• TASK BRIEF
Your answer must be the records below, given again exactly, with no pictures in it.

Records from a data source:
════════════════════

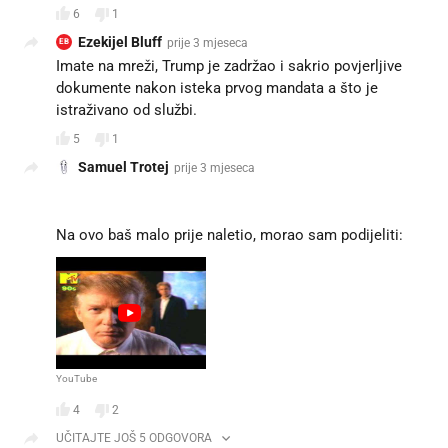
6
1
Ezekijel Bluff
prije 3 mjeseca
EB
Imate na mreži, Trump je zadržao i sakrio povjerljive
dokumente nakon isteka prvog mandata a što je
istraživano od službi.
5
1
Samuel Trotej
prije 3 mjeseca
Na ovo baš malo prije naletio, morao sam podijeliti:
YouTube
4
2
UČITAJTE JOŠ 5 ODGOVORA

════════════════════

• TASK SOLUTION
6
1
Ezekijel Bluff
prije 3 mjeseca
EB
Imate na mreži, Trump je zadržao i sakrio povjerljive
dokumente nakon isteka prvog mandata a što je
istraživano od službi.
5
1
Samuel Trotej
prije 3 mjeseca
Na ovo baš malo prije naletio, morao sam podijeliti:
YouTube
4
2
UČITAJTE JOŠ 5 ODGOVORA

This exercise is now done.